--- BEGIN Source extract ---
There is a archetypal relation between the God, Self, and trees.
Jung calls the tree of life a “mother symbol” (CW 5, para 321). In the image above, we see Furtmeyer’s Tree of Death and Life. This image represents the paradox inherent in the tree as mother symbol. Anne Baring describes the scene of the image:
“The faces of the two women are identical, and their heads incline away from the central point of the tree in antithetical relationship: Eve, predictably naked, offering to humanity the apple of death, which she is passing on from the serpent; and Mary, predictably clothed, offering the redeeming apple of life. The position of the serpent arising from the not-to-be seen phallus of Adam is presumably less than coincidental. On Eve’s side of the tree lies the grinning skull, while Death waits for her on the right, and on Mary’s side of the tree – the Life side – the cross with the crucified Christ poised as on a branch, himself the fruit of her miraculously intact womb.”
This image is especially significant in that it is not only a “mother symbol”, but shows the profound paradox within the mother image. We here see a duality in the archetypal Mother. Here is Eve as the mother of our fallen state and here is Mary as the mother of redemption. Eve offers the fruit of death; Mary offers the fruit of redemption.
--- END Source extract ---
--- BEGIN Stored rows ---
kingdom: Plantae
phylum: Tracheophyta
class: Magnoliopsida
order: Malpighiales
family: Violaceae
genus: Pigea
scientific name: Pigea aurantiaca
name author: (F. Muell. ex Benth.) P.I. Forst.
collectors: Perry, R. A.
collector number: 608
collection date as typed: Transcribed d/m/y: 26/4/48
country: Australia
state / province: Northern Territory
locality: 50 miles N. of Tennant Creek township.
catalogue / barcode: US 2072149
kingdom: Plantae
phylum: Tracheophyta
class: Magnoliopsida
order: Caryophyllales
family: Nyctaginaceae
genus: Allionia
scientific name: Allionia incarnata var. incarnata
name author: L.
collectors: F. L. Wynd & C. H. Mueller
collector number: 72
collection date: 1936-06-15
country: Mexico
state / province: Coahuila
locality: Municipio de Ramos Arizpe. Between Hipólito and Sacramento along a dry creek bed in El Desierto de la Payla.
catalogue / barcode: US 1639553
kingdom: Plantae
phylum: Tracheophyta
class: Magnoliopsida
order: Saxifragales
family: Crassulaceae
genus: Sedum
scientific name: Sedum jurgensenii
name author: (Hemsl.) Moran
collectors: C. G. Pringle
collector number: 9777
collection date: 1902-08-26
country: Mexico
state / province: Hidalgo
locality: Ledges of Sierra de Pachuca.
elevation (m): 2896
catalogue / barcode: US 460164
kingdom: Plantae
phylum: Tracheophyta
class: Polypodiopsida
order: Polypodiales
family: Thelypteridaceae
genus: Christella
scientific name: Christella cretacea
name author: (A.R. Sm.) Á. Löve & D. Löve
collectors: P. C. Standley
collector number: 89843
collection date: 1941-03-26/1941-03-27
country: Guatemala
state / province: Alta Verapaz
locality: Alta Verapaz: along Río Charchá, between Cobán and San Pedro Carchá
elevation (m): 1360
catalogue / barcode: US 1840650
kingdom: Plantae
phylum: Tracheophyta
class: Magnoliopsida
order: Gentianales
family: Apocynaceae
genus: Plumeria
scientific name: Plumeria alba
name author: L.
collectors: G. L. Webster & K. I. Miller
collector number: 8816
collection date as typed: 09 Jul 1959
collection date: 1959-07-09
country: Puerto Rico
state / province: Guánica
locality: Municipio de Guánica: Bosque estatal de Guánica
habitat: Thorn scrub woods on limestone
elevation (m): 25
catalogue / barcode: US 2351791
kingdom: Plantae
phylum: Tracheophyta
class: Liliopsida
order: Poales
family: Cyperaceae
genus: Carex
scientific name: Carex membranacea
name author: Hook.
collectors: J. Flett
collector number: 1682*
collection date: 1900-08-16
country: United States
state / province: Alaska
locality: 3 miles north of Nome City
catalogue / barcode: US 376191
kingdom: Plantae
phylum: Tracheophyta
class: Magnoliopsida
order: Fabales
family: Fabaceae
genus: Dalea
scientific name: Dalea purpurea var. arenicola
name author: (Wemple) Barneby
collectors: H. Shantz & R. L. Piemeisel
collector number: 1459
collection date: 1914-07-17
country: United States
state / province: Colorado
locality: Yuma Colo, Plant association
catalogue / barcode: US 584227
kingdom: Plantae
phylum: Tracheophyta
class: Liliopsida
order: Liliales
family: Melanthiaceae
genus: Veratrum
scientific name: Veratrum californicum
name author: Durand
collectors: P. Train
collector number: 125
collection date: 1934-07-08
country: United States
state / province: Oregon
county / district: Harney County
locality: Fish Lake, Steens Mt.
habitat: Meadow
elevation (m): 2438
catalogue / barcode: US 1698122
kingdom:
--- END Stored rows ---
▸ **Work to do**
(A) In the tree-symbol passage, list every figure that Anne Baring's quoted description names as part of the image.
(B) Pick up the passage on the tree as a mother symbol and carry it on after its final sentence.

▸ **Task answers**
(A) Eve, Mary, the serpent, Adam, Death, and Christ

(B)
The fruit of redemption is Christ. Carl Jung understands that Christ is an image of the Self. Christ is an image of a re-birth into symbolic life, into life oriented toward Self. Jung says:
“Christ’s redemptive death on the cross was understood as a “baptism,” that is to say, as rebirth through the second mother, symbolized by the tree of death… The dual-mother motif suggests the idea of a dual birth. One of the mothers is the real, human mother, the other is the symbolical mother” (CW 5 para 494-495, emphasis added).
The Myth of the Goddess: Evolution of an Image By Anne Baring, Jules Cashford
Symbols of Transformation (CW5) by Carl G. Jung (in US Pubic Domain, first published 1912)
Carl Jung tells us that “this longing for the mother is amply expressed in the literature of the Bible” (ibid). One such instance of the divine mother in the Bible is Jerusalem as sacred mother city. Heavenly Jerusalem “is the mother of us all” (Galatians 4:27).
The city, in general, is often as “a maternal symbol,… a woman who harbours the inhabitants in herself like children” (para 303). In the Biblical language of the Old Testament the “cities of Jerusalem, Babylon, etc are treated “just as if they were women” (ibid). The heavenly city Jerusalem is not only mother image, but divine mother, mother in whom we may be reborn of spirit. Jung sites Galatians 4:27:
In the second section of Symbols of Transformation, Carl Jung is taking us into the life of the mystic: a path of soul and of divine heart. Jung speaks of “the teachings of the mystics,” he says:
“when they [the mystics] descend into the depths of their own being they find ‘in their heart’ the image of the sun, they find their own life-force which they call the ‘sun’ for a legitimate and, I would say, a physical reason because our source of energy and life actually is the sun. Our physiological life, regarded as an energy process, is entirely solar” (para. 176).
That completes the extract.